- Born: 1978 Skurbuchan, Ladakh, Jammu and Kashmir
- Died: 24 September 2025 (aged 46–47) Leh, Ladakh, India
- Cause of death: Police firing on protestors
- Rank: Hawaldar
- Unit: Ladakh Scouts
- Other work: Social worker

= Tsewang Tharchin =

Indian ex-serviceman and social activist

Tsewang Tharchin (1978 – 24 September 2025) was an Indian ex-serviceman and social worker from Ladakh. He was known for his military service and community work in the Ladakh region, and later became active in movements demanding statehood and constitutional safeguards for Ladakh. He was killed during a protest in Leh in September 2025.

== Early life and education ==
Tharchin was born as the first of seven children to his father Stanzin Namgyal in 1978 in Skurbuchan village of Zanskar, a remote valley in Ladakh.

He grew up in a traditional Ladakhi family and was educated locally before joining the 3 Ladakh Scouts Regiment of the Indian armed forces.
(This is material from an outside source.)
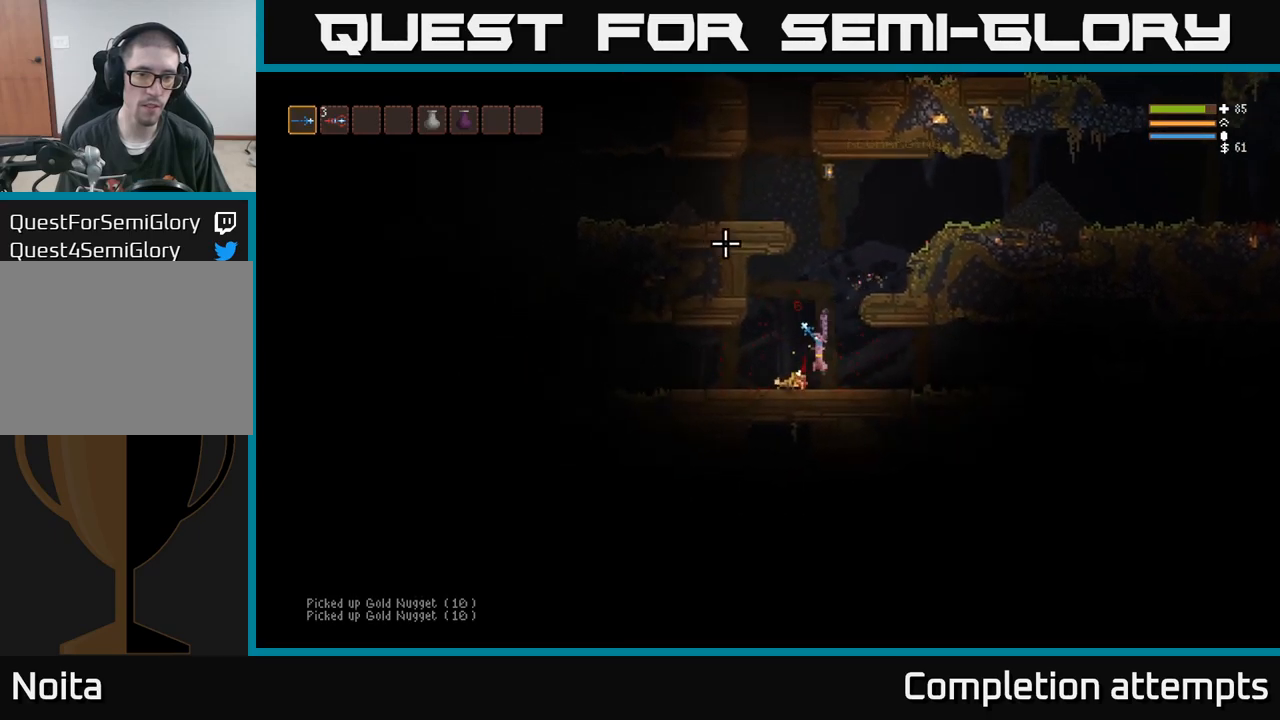
{"dt_ms": 500, "buttons": ["L2"], "left_stick": "center", "right_stick": "up-right", "events": [[67, "left_stick", "center"], [83, "L2", "down"], [83, "right_stick", "up-right"], [333, "left_stick", "left"], [383, "left_stick", "right"], [500, "left_stick", "center"]]}
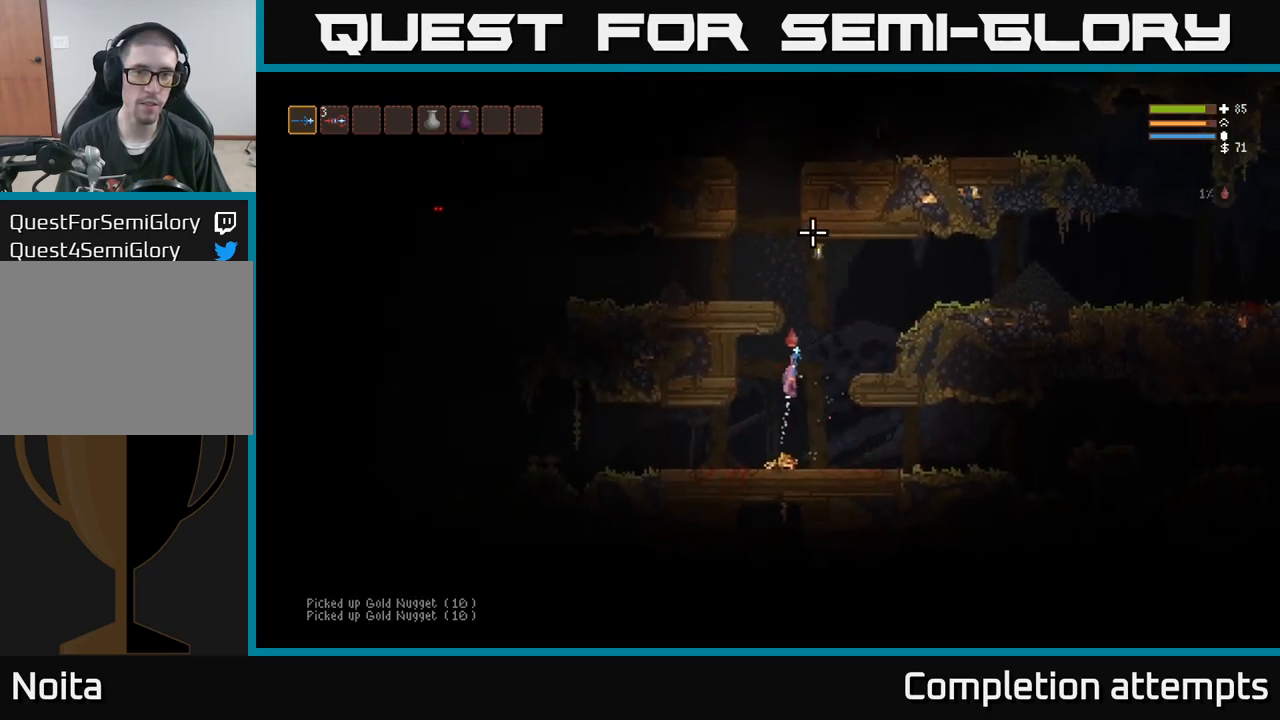
{"dt_ms": 500, "buttons": [], "left_stick": "left", "right_stick": "left", "events": [[300, "left_stick", "left"], [300, "right_stick", "up"], [433, "L2", "up"], [483, "right_stick", "left"]]}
Tharchin's father Stanzin also served in the Ladakh Scouts for 32 years and participated in Kargil War, before retiring as a captain in 2002.

== Career ==
Tharchin joined the Indian Army in 1996 and became a hawaldar in the Ladakh Scouts until 2017, he served in the Kargil War in 1999 and later became active in ex-servicemen's networks in Ladakh.

After leaving the Army, he returned to civilian life, he started a garment shop in Leh and engaged in social and community initiatives. He supported welfare activities for veterans and their families and worked to encourage education and youth participation in sports and public service.

== Death and aftermath ==

On 24 September 2025, Tharchin participated in a hunger strike organised by the Leh Apex Body in Leh. The protest, which had begun peacefully, escalated into clashes with security forces. Tharchin was among the four individuals killed during the unrest.

His death prompted widespread condemnation from various quarters, including local political groups and human rights organisations.

Tharchin's last rites were performed on 29 September 2025 in Leh town, under very high security and curfew. Only close relatives and a few members of the Ladakh Apex Body, were allowed to attend the final rite.

He is survived by his wife and four children.